Ossia, se gli eventi di Genova 1960 e quelli di piazza Statuto 1962 avevano determinato il corso teorico-politico operaista prima dei «Quaderni rossi» e poi di «Classe operaia», furono ancora una volta i nuovi cicli di lotte operaie a condizionare quella che risulta essere l’ultima esperienza dell’operaismo italiano. Le esplosioni degli eventi internazionali e l’inedito incontro delle masse studentesche con quelle operaie sancirono definitivamente una nuova e importante tappa nella corrente neomarxista, la quale tentò di risolvere il nodo irrisolto dell’operaismo italiano, ossia quello dell’organizzazione, respingendo sia la tesi panzieriana dell’«avanguardia interna» al sindacato, sia quella trontiana sul condizionamento del Pci, avanzando invece la necessità di una nuova formazione rivoluzionaria. In definitiva, l’analisi dei fatti storici provocati da quegli stessi soggetti trasformati e trasformanti risulta quindi aver assunto un’importanza decisiva per i risvolti teorico-politici che hanno condizionato la storia del movimento operaio, soprattutto nei paesi dove si ricercava faticosamente la via per il socialismo affrontando un elevato grado di maturità capitalistica. Una dialettica pensiero-storia che ha certamente influenzato le scelte di quegli intellettuali-militanti che erano fortemente impressionati dalle possibilità storiche apertesi con il neocapitalismo, le quali richiedevano «pazienza della ricerca e urgenza della risposta».
[i] Se è vero, per una parte, che fu escluso essenzialmente per le dissonanze politiche, è anche vero, per un’altra, che nel 1950, come ben sai, il mondo – e quindi anche l’ambiente accademico – era diviso tra liberali (e democristiani) e socialisti e comunisti. Il motivo dell’esclusione ruota attorno alla “pregiudiziale” militante-socialista di Panzieri, ma cela un difficile rapporto con il cosiddetto “barone” liberale Gaetano Martino; quasi personale. E Panzieri non era certamente un “classico” intellettuale marxista con inclinazioni liberali, che riusciva a concludere dei facili compromessi.
[ii] Si tratta di occupazioni delle terre (in Sicilia). Le occupazioni delle fabbriche si verificheranno soltanto nel biennio rosso 1968-69 (con l’Autunno caldo) e con qualche singolare anticipazione dei prodromi sessantottini durante il 1967. Ma Panzieri era già morto.

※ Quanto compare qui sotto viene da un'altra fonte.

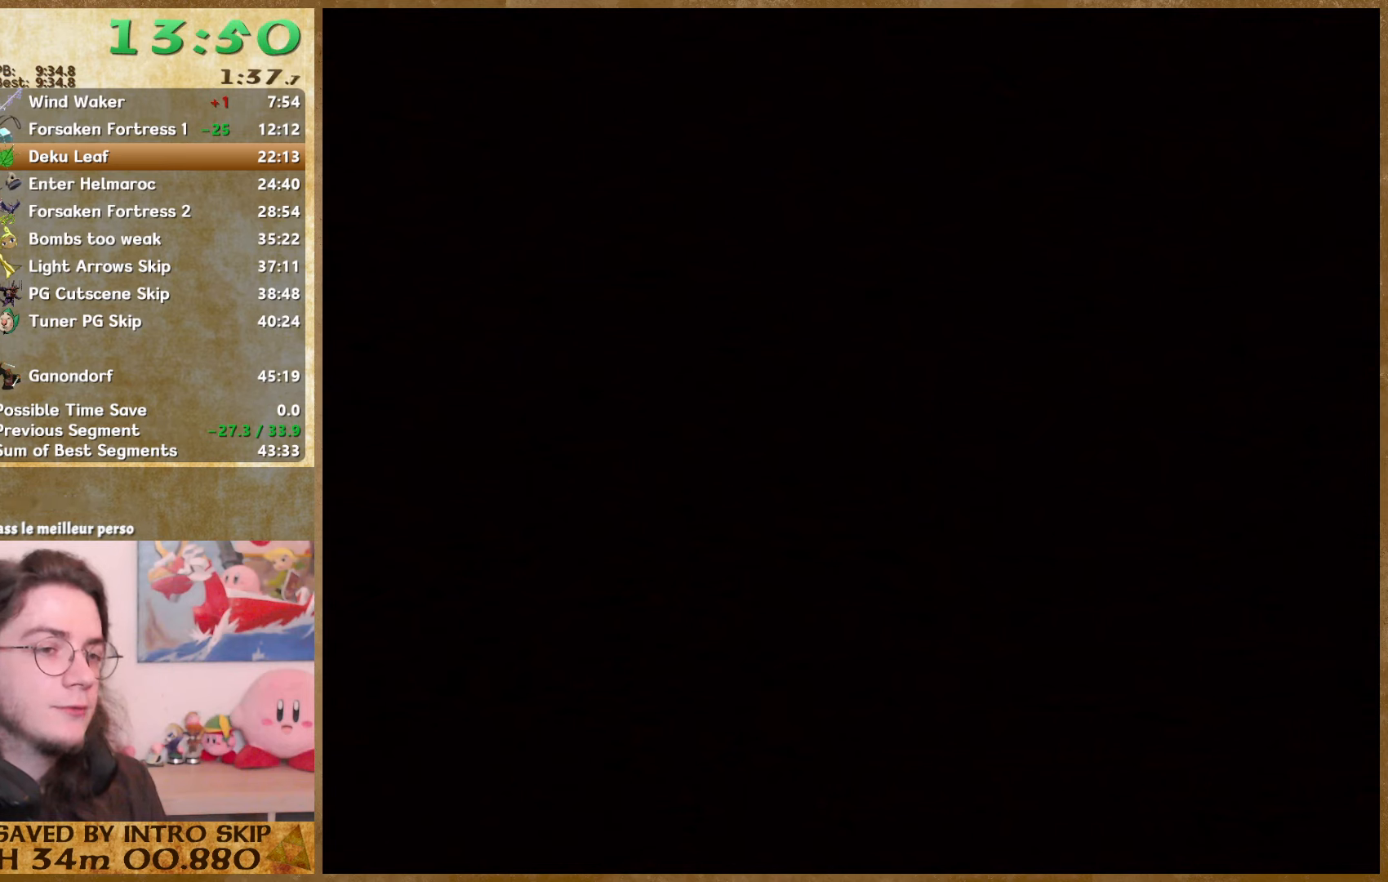
{"buttons": ["A"], "left_stick": "center", "right_stick": "center", "events": [[67, "A", "up"], [67, "B", "down"], [133, "A", "down"], [133, "B", "up"], [233, "A", "up"], [233, "B", "down"], [267, "B", "up"], [300, "A", "down"], [367, "A", "up"], [367, "B", "down"], [433, "B", "up"], [467, "A", "down"]]}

[iii] Si trattava infatti di un lavoro non suo, ma svolto da Goffredo Fofi e commissionato dallo stesso Panzieri. Passerà alla storia come il “caso Fofi” (c’è un’interessante testimonianza piuttosto recente su “L’Espresso” proprio di Fofi). L’Einaudi rifiutò di pubblicare questo lavoro giudicandolo “sociologicamente inadeguato”, ma in realtà celava un rapporto molto intimo con la Fiat, la quale più volte concorse a salvare – economicamente parlando – l’Einaudi. Un lavoro sull’indagine degli operai giovani-emigrati dal Sud (non solo ruotante attorno alla vita dell’officina, ma soprattutto fuori) avrebbe compromesso seriamente il rapporto tra l’Einaudi e la Fiat.